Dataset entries
◇ ◇ ◇ ◇
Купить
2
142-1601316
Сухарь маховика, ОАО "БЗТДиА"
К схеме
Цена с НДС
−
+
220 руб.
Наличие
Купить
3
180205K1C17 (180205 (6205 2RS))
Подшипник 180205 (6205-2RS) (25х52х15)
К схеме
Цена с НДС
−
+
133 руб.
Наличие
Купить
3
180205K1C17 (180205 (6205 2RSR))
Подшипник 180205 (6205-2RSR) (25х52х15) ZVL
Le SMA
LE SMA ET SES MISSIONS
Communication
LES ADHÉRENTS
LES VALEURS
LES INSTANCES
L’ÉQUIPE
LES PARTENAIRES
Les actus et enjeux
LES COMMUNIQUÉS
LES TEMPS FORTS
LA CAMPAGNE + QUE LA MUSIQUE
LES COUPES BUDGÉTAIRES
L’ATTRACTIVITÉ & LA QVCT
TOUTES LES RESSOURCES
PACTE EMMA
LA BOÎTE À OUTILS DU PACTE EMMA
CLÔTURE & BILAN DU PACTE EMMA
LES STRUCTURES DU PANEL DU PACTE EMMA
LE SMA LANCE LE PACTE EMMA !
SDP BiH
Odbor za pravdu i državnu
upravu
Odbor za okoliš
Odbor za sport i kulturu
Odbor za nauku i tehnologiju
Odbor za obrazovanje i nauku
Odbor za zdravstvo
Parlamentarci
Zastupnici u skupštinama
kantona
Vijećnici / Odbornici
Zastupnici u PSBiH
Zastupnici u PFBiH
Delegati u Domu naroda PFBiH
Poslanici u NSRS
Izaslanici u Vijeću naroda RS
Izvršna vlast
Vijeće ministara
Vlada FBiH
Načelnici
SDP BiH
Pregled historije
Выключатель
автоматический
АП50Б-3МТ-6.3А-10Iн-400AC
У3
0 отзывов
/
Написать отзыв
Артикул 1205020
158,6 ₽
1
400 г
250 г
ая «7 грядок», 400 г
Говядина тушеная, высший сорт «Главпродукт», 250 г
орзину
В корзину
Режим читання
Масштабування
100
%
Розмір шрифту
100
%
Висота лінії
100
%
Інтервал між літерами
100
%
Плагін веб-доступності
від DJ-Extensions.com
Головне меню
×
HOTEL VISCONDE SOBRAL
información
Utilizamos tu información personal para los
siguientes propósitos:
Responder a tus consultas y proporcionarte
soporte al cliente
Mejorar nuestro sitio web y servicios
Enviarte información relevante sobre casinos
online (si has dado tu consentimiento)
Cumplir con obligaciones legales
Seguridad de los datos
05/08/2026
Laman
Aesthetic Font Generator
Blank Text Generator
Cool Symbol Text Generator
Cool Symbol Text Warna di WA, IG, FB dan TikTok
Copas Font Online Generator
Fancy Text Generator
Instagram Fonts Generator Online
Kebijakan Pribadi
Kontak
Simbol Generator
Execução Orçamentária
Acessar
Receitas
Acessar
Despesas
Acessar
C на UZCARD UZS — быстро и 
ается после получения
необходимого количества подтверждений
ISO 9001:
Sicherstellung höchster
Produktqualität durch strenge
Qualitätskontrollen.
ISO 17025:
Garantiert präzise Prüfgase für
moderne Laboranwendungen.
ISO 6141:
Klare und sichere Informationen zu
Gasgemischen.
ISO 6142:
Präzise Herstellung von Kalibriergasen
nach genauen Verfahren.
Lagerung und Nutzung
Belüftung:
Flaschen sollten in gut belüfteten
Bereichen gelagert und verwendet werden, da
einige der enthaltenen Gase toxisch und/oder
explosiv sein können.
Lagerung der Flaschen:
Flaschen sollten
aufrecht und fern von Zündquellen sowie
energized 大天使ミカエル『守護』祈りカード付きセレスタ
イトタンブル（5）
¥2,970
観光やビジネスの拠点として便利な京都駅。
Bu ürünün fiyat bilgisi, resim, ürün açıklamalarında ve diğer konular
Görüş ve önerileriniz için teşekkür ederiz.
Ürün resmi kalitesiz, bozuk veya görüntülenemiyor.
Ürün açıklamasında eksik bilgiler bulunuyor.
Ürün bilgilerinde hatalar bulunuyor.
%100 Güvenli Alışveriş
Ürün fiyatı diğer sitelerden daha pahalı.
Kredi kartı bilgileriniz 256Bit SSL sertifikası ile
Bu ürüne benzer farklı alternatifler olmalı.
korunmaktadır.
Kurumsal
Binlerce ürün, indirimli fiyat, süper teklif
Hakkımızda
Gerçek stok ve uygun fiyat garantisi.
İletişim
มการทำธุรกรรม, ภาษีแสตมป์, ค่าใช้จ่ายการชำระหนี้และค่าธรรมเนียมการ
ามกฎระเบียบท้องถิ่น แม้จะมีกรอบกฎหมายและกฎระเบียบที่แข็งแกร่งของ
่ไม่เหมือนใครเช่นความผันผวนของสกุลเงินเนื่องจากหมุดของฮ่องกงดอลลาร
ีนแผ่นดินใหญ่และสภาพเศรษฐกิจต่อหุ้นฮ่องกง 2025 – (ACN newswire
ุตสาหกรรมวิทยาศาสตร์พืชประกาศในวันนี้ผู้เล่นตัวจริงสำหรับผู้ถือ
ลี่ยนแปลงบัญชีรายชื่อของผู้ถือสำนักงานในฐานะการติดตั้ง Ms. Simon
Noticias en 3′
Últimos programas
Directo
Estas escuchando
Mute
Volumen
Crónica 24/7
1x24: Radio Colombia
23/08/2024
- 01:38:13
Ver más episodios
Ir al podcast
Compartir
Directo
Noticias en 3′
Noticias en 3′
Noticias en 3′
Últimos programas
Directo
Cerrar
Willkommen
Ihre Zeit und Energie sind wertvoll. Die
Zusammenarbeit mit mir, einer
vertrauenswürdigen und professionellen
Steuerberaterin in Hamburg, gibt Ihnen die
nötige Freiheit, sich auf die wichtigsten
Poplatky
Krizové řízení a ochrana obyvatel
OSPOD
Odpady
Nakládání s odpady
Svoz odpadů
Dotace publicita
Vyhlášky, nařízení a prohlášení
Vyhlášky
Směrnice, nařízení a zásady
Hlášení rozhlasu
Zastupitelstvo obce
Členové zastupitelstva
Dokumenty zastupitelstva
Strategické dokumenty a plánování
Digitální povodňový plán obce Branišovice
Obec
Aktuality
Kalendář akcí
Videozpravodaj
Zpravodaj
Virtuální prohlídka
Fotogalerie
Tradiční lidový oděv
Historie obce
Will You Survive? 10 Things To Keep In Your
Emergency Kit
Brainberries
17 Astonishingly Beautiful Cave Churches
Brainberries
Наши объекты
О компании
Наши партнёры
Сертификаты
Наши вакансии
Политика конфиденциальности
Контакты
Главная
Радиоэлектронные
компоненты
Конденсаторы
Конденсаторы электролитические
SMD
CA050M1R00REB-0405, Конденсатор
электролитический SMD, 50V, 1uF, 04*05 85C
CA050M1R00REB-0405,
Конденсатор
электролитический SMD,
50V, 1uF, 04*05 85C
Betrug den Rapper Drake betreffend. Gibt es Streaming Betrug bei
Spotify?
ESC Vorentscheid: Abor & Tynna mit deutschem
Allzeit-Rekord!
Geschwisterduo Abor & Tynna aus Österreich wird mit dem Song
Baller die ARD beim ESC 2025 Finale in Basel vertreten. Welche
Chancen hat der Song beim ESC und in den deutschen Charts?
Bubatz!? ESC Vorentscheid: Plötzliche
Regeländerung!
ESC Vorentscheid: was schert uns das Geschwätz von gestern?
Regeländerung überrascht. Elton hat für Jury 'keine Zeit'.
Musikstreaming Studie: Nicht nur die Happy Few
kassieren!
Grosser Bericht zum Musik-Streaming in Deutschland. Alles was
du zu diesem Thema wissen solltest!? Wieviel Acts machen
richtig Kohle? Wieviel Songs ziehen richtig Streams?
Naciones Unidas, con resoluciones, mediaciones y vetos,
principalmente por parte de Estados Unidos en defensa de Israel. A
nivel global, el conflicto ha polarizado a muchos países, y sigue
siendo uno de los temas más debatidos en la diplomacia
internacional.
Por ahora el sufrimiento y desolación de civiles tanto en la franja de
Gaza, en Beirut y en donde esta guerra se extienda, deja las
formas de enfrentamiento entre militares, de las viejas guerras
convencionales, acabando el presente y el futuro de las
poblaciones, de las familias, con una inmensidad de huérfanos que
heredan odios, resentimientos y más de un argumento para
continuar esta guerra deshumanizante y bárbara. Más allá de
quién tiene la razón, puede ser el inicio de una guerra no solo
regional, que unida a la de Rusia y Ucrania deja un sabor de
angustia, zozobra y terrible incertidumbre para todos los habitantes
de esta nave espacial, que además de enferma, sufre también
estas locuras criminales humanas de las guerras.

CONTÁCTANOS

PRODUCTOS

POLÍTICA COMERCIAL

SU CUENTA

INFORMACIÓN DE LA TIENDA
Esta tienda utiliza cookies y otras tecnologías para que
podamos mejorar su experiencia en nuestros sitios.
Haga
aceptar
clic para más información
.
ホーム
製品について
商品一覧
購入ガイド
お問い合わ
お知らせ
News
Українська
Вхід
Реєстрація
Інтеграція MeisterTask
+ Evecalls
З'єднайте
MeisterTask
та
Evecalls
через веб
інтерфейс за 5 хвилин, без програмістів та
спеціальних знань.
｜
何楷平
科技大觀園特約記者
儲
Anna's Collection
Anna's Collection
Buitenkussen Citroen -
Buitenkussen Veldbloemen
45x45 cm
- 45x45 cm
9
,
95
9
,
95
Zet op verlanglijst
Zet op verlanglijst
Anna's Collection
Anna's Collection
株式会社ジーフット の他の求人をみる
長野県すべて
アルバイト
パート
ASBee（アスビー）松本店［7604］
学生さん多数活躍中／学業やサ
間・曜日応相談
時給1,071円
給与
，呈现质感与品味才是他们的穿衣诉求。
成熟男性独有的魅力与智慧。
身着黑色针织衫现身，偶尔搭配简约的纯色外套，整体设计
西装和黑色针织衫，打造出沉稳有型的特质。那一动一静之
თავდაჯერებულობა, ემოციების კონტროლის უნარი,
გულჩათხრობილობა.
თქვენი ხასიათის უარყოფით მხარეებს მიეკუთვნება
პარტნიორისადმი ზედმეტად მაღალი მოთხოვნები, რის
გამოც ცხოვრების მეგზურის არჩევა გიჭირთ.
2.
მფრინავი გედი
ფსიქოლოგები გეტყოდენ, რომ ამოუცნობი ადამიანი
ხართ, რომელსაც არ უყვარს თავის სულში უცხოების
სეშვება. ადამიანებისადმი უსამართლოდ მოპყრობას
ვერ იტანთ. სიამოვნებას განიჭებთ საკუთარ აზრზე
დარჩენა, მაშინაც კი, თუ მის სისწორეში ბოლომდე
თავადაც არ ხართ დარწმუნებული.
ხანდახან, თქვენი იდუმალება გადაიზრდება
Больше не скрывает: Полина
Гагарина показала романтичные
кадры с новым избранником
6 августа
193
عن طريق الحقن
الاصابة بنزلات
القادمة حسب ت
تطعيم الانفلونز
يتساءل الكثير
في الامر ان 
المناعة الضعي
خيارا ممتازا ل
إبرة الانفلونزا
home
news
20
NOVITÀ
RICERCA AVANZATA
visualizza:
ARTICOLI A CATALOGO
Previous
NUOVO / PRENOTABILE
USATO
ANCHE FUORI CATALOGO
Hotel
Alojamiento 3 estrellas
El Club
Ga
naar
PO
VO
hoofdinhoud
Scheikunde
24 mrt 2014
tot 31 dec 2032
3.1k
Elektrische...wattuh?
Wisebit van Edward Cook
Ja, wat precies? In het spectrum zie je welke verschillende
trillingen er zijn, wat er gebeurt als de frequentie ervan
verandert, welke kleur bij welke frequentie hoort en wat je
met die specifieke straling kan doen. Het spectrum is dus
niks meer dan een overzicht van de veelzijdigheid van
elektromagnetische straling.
◇ ◇ ◇ ◇
Your task —
Copy out, word for word, the part of the records that runs from the start through the line containing "CLÔTURE & BILAN DU PACTE EMMA", including both of those lines.

Output of the task —
Купить
2
142-1601316
Сухарь маховика, ОАО "БЗТДиА"
К схеме
Цена с НДС
−
+
220 руб.
Наличие
Купить
3
180205K1C17 (180205 (6205 2RS))
Подшипник 180205 (6205-2RS) (25х52х15)
К схеме
Цена с НДС
−
+
133 руб.
Наличие
Купить
3
180205K1C17 (180205 (6205 2RSR))
Подшипник 180205 (6205-2RSR) (25х52х15) ZVL
Le SMA
LE SMA ET SES MISSIONS
Communication
LES ADHÉRENTS
LES VALEURS
LES INSTANCES
L’ÉQUIPE
LES PARTENAIRES
Les actus et enjeux
LES COMMUNIQUÉS
LES TEMPS FORTS
LA CAMPAGNE + QUE LA MUSIQUE
LES COUPES BUDGÉTAIRES
L’ATTRACTIVITÉ & LA QVCT
TOUTES LES RESSOURCES
PACTE EMMA
LA BOÎTE À OUTILS DU PACTE EMMA
CLÔTURE & BILAN DU PACTE EMMA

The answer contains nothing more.